:: Exercise instructions ::
Of the entries below, restate word for word only the section that runs from the line with "- **Pandas 버전**: 2.3.0" to the line with "- **핵심 모듈**: 모두 정상 유지", counting both ends.

Plain-text document sources:

■ ■ ■ ■

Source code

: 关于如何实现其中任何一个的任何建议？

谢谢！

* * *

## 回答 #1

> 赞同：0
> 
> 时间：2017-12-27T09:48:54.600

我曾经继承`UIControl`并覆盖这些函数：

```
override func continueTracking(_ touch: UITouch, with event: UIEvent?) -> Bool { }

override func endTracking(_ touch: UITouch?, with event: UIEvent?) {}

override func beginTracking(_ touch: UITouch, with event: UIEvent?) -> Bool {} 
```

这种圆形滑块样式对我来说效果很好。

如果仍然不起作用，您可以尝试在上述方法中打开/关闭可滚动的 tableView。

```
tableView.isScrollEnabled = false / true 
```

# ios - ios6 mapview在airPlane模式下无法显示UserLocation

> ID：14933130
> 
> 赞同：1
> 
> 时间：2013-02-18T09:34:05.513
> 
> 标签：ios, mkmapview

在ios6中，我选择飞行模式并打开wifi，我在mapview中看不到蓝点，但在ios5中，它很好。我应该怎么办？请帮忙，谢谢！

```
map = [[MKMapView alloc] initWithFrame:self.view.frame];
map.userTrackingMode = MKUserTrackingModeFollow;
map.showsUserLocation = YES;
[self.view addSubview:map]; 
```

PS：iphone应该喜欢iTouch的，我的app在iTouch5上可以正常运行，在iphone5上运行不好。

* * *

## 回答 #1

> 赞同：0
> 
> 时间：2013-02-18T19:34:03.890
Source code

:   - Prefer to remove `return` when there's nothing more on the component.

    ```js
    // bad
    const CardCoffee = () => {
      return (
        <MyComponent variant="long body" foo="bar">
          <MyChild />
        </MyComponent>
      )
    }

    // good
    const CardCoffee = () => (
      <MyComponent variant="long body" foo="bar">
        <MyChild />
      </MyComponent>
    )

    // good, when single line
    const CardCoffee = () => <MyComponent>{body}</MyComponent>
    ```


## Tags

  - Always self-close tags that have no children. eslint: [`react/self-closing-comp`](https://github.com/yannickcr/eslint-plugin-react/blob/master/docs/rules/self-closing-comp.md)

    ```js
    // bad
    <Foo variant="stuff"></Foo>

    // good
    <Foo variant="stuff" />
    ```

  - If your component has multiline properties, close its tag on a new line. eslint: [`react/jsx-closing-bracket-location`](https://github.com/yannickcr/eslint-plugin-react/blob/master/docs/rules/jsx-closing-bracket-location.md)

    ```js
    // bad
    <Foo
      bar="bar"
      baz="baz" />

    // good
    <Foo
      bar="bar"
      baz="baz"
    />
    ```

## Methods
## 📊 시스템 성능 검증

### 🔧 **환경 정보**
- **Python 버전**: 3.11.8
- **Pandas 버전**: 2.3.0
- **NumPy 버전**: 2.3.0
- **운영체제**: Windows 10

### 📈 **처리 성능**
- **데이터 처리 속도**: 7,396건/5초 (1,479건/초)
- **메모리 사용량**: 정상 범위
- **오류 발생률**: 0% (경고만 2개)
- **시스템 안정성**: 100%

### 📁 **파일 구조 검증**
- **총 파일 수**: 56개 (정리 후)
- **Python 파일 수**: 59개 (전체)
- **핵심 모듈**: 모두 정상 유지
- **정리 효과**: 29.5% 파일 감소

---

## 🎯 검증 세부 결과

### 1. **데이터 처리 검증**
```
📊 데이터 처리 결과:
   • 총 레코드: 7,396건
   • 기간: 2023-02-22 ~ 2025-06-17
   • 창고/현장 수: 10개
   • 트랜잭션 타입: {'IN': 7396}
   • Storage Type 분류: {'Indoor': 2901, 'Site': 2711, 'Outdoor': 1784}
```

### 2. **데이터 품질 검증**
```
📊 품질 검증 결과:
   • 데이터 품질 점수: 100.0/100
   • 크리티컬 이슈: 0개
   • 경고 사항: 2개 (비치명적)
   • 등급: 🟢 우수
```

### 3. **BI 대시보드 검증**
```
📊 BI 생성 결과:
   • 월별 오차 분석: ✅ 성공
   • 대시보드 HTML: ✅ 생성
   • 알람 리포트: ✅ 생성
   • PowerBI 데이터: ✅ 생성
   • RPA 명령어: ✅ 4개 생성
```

■ ■ ■ ■

:: Response to the exercise ::
- **Pandas 버전**: 2.3.0
- **NumPy 버전**: 2.3.0
- **운영체제**: Windows 10

### 📈 **처리 성능**
- **데이터 처리 속도**: 7,396건/5초 (1,479건/초)
- **메모리 사용량**: 정상 범위
- **오류 발생률**: 0% (경고만 2개)
- **시스템 안정성**: 100%

### 📁 **파일 구조 검증**
- **총 파일 수**: 56개 (정리 후)
- **Python 파일 수**: 59개 (전체)
- **핵심 모듈**: 모두 정상 유지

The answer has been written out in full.